Journeys - Winter Footprints
Mai Yoshida and Ayane Muroya
International Gallery, Slater Street
21st - 27th February 2009
Between Journeys is a joint exhibition showcasing the work of two Japanese
artists, Mai Yoshida and Ayane Muroya. Their separate uses of calligraphy
and animation in exploring difference and similarity are fitting mediums
indeed. Pieces in the exhibition are dominated by both the imagery and
colour schemes of winter months, and - as the idea of winter is central
to the exhibition floor-space is often taken up by bare white branches
or white balloons resembling snowed-over terrain.
The bare, minimalist, almost nonchalant nature of the gallery - whitewashed
walls and concrete floors - serves to create an atmosphere akin to the
exhibitions winter theme. The space is granted an industrial coldness
in which one is drawn more completely to the pieces on display. The pieces
themselves are often minimalist in their use of colour with white, grey
and black featuring heavily. Such a palette reflects the winter theme
of the exhibition adequately, yet rare uses of colour offer an optimistic
glimpse into the coming summer months. Fitting in the current economic
climate indeed, these pieces could be used well to conjure thoughts of
financial grey days with colour symbolizing the hope of salvation.

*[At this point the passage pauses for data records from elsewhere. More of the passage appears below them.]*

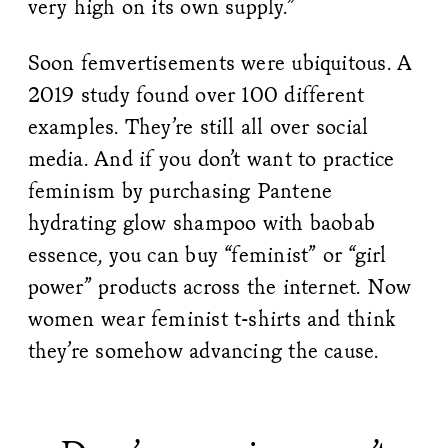
very high on its own supply.”
Soon femvertisements were ubiquitous. A
2019 study found over 100 different
examples. They’re still all over social
media. And if you don’t want to practice
feminism by purchasing Pantene
hydrating glow shampoo with baobab
essence, you can buy “feminist” or “girl
power” products across the internet. Now
women wear feminist t-shirts and think
they’re somehow advancing the cause.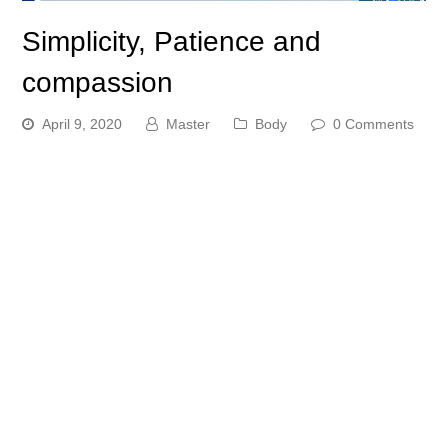
Simplicity, Patience and
compassion
April 9, 2020
Master
Body
0 Comments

Ayane Muroya’s calligraphy dominates wall space with a number of
pieces spanning the length or breadth of some. Use of space has always
been a great interest of Muroya’s with the placement of her work
confirming this. Her work often has a degraded nature about it through
her use of distressing, with rips and tears evident which provide a weathered,
winter-beaten quality. Fragility is another feeling evoked as pieces are
frequently attached to walls by simple fine needles.
Mai Yoshida’s animation is contained at the rear of the gallery,
with balloons and slouchy seating creating an air of ambience in which
to consume. Yoshida’s work relates directly to her life with six
animations in total, bathed in the now familiar hue of black and white,
serving to emphasize times of a more sombre nature.